18.3 Template Program
Because generating a clustering report from a Pads description is a
very routine task, Pads provides a template program to automate the
task for common data formats. In particular, the template applies to
data that can be viewed as an optional header followed by a sequence
of records. Note that any data source that can be read entirely into
memory fits this pattern by considering the source to have no header
and a single body record.
When instantiated, the template program takes an optional command-line
argument specifying the path to the data source. If no argument is
given, it uses a default location for the data specified by the
template user. The template first reads the optional header, then
reads each record and inserts the value of each meanful field into
clustering until either the data source is exhuasted or the end of a
portion is reached, at which point it prints the clustering report to
standard io. The following list describes the macros used by
clustering template:
- DEF_INPUT_FILE
- If defined, this macro specifies a string
representation of the path to the default data source. If no path to
the data is supplied at the command-line, this is the location used
for input data.
- EXTRA_BEGIN_CODE
- If defined, this macro points to a C
statement that will be executed after all initialization code is
performed, but before the optional header is read.
- EXTRA_DECLS
- This optional macro defines additional C
declarations that proceed all template code.
- EXTRA_DONE_CODE
- If defined, this macro points to a C
statement that will be executed after generating the accumulator report.
- EXTRA_INIT_CODE
- This optional macro defines additional C
codes that customize clustering data structure for different fields.
- EXTRA_READ_ARGS
- If the type of the repeated record was
parameterized, this macro allows the user to supply corresponding
parameters.
- IO_DISC_MK
- If defined, this macro specifies the
interpretation of Precord by indicating which IO discpline the
system should install. It specifies the discipline by naming the
function to create the discipline. Section 15.2
describes the available IO discipline creation functions. If the
user does not define this macro, the system installs the IO
discipline corresponding to new-line terminated ASCII records.

* * * * * * * * *

### Task list:
1: In the Pads excerpt, which IO discipline does the system install if the user does not define IO_DISC_MK?
2: Please quote the Pads excerpt word for word, starting at "18.3 Template Program" and ending at "single body record.".

* * * * * * * * *

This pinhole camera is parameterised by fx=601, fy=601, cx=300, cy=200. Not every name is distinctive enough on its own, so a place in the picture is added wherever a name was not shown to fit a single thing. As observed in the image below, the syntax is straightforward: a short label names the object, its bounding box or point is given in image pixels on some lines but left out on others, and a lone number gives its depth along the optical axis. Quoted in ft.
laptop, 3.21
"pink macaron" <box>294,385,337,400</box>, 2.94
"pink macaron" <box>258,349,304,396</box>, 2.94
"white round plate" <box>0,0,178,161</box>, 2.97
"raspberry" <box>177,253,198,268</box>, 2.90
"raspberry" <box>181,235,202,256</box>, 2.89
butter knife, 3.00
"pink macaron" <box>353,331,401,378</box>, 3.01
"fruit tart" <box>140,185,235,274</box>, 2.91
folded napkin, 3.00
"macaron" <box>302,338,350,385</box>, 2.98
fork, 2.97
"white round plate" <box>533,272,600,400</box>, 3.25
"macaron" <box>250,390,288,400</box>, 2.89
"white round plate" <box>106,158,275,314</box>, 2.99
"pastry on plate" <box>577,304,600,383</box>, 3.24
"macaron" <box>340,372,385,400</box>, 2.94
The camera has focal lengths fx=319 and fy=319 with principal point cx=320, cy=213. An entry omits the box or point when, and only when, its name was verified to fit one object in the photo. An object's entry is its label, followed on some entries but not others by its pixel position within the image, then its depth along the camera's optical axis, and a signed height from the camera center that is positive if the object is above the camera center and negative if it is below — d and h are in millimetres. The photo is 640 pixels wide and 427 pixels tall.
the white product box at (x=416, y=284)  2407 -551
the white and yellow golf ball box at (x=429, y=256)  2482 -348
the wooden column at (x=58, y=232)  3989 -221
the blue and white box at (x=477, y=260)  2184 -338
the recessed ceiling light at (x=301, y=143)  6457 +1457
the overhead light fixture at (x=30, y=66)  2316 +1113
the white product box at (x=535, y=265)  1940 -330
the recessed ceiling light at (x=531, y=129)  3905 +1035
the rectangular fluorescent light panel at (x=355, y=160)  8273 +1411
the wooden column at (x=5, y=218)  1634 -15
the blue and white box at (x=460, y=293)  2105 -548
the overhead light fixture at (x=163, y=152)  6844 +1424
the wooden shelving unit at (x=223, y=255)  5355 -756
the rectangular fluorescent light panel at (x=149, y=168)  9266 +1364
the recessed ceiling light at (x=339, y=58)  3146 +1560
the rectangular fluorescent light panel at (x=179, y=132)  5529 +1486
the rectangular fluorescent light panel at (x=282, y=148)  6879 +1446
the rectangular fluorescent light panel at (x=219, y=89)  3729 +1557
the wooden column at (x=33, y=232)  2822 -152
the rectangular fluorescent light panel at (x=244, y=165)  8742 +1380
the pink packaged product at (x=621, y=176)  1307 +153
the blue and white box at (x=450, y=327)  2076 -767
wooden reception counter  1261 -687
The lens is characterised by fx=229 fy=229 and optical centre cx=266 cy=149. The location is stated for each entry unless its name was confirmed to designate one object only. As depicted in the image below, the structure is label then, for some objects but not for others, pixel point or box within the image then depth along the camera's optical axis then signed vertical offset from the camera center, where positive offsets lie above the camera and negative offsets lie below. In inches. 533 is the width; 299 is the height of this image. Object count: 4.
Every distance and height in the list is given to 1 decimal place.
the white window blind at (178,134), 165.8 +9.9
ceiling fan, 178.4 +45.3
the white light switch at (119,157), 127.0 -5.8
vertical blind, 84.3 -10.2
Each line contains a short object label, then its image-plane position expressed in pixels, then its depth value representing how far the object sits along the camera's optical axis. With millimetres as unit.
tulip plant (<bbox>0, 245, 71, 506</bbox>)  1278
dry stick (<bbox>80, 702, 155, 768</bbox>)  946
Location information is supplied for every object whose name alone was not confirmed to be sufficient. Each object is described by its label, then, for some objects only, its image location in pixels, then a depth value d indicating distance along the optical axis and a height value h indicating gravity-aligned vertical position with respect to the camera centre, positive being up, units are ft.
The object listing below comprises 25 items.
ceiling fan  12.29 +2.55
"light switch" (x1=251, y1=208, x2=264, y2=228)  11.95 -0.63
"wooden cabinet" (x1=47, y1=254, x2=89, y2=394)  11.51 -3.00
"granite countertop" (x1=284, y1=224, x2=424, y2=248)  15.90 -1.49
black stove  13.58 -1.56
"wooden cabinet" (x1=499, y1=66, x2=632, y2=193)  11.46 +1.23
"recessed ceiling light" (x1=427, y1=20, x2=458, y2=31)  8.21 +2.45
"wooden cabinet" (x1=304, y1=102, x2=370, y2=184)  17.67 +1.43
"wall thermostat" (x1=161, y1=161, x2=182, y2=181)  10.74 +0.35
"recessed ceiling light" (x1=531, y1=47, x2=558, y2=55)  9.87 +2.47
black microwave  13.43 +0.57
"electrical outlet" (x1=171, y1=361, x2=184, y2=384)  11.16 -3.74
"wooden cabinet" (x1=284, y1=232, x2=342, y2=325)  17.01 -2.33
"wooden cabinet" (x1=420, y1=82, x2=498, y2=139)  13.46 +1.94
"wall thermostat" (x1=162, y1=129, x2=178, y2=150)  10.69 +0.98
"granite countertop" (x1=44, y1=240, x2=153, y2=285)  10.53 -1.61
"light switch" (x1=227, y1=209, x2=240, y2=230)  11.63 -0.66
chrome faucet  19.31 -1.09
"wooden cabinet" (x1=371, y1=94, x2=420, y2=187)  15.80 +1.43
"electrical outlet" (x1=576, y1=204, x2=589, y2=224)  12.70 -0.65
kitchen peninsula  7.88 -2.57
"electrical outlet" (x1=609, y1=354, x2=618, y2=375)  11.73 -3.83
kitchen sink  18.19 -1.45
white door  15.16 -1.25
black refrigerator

* * * * * * * * *

### Solutions:
1: The IO discipline for new-line terminated ASCII records.

2:
18.3 Template Program
Because generating a clustering report from a Pads description is a
very routine task, Pads provides a template program to automate the
task for common data formats. In particular, the template applies to
data that can be viewed as an optional header followed by a sequence
of records. Note that any data source that can be read entirely into
memory fits this pattern by considering the source to have no header
and a single body record.